O autor afirma que o luto é um processo lento e doloroso ao adolescente e que o luto, em si, coloca em questão a vivência da falta do objeto amado, e que implica, portanto, uma nova forma de amar, que é amar na virtualidade e não mais na certeza do encontro. O amor passa a ser pela imagem que fica, pela virtualidade, e não mais pela realidade, antes regida pela presença do corpo. “Da mesma forma, o adolescente deve aprender lenta e penosamente a desligar-se da criança viva que foi e do universo familiar que foi o seu para ligar-se pouco a pouco à lembrança de sua infância.” (NASIO, 2011, p. 50) – e isso quer dizer que é preciso lembrar-se do vivido e revivê-lo em suas primeiras sensações. Entretanto, este contato amoroso com o que foi sua infância não é um movimento tranquilo ao adolescente porque o remete ao tratamento dado pelos pais, emergindo daí um sentimento de fraqueza. (NASIO, 2011).

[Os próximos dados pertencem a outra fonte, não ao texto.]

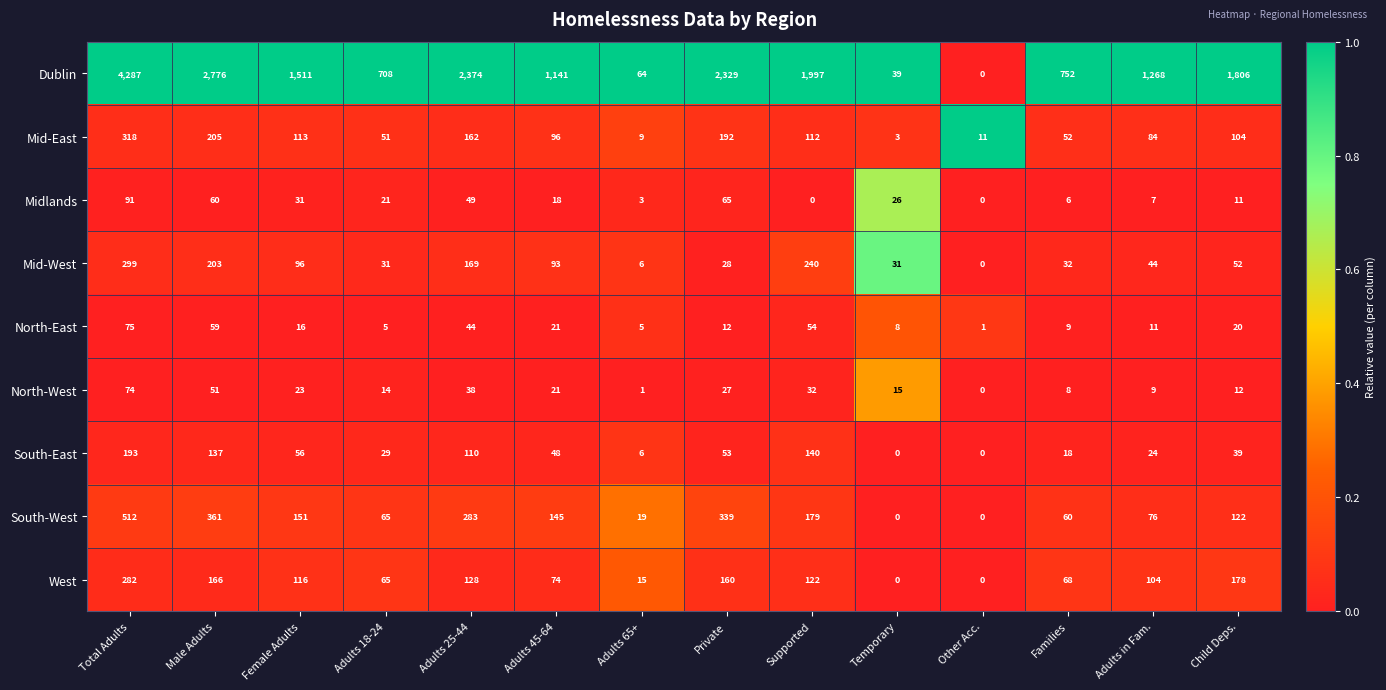

Which series changed the most between Families and Child Deps.?

Dublin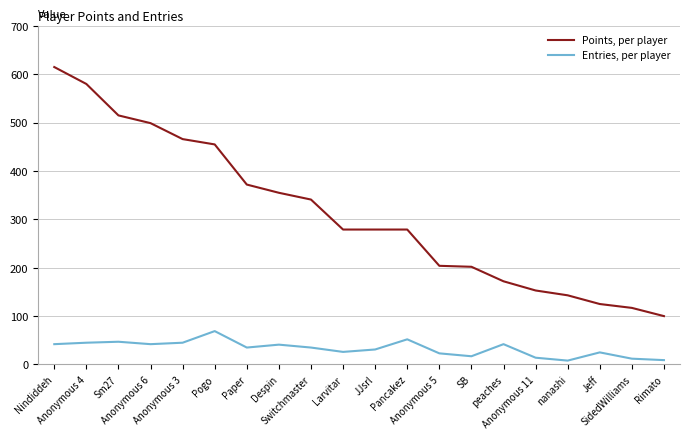

At which category is the sum across all series the highest?

Nindiddeh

Se o luto coloca uma questão sobre a maneira que se ama, e amar de modo virtual, ou seja, na imagem do que foi, o processo do luto do corpo infantil na adolescência, de modo que se torne adulto, implica assimilação da infância que passou. É preciso amar a criança que se foi. Esta é a chave para, de acordo com Nasio (2011), passar à idade adulta.

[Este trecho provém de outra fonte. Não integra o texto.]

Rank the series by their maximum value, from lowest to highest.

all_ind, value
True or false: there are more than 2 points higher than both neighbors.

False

amadurecer é conquistar penosamente a flexibilidade de amar – o amor de si do bebê transformou-se, no fim da adolescência, em amor do jovem adulto por sua infância passada. No fundo, num adolescente o luto da infância é, acima de tudo, uma mudança imperceptível na maneira de amar a si mesmo. (NASIO, 2011, p. 51) [grifo do autor].

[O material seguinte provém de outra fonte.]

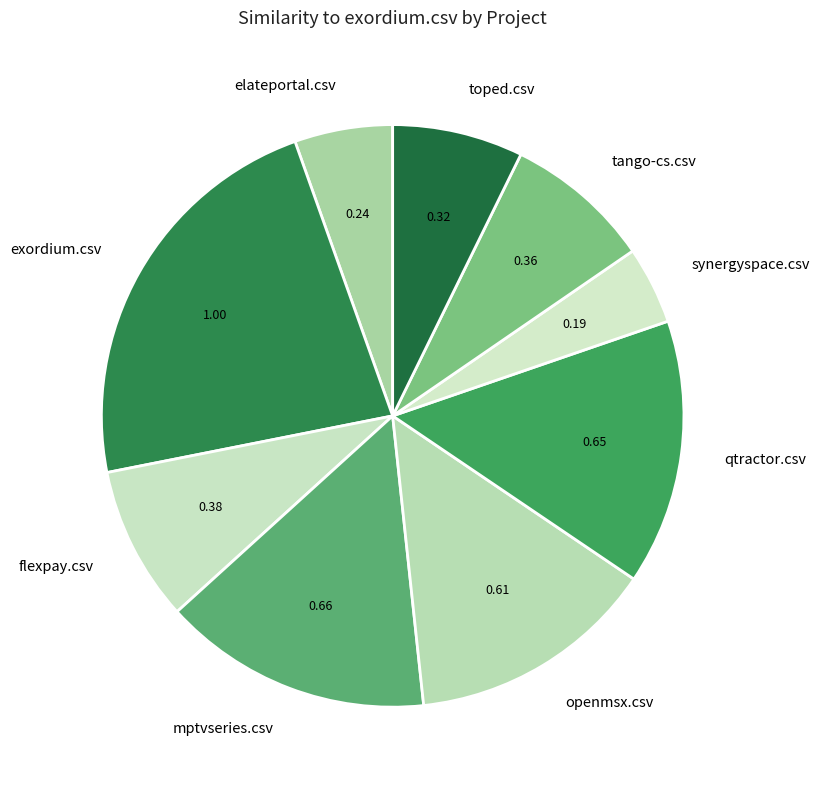

Which slice is the smallest?

synergyspace.csv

Tornar-se adulto é reviver, intensamente, num processo dialético, a infância na adolescência: é morrer e renascer para a criança que se foi. “Para assumir plenamente minha metamorfose de adolescente, devo separar-me da criança que fui e, para me separar dela, devo incessantemente lembrar-me dela e deixá-la ressurgir dentro de mim nas palavras, nas emoções e nos atos que tecem a trama de minha vida atual.” (NASIO, 2011, p. 52) [grifo do autor].

Revivendo, na adolescência, a criança que se foi, os outros três trabalhos adolescentes, abandonar, conservar e conquistar mudam de status ao final, indicando o alcance da maturidade. É preciso abandonar o corpo infantil, conservar aquilo de essencial do infantil e conquistar a idade adulta (NASIO, 2011).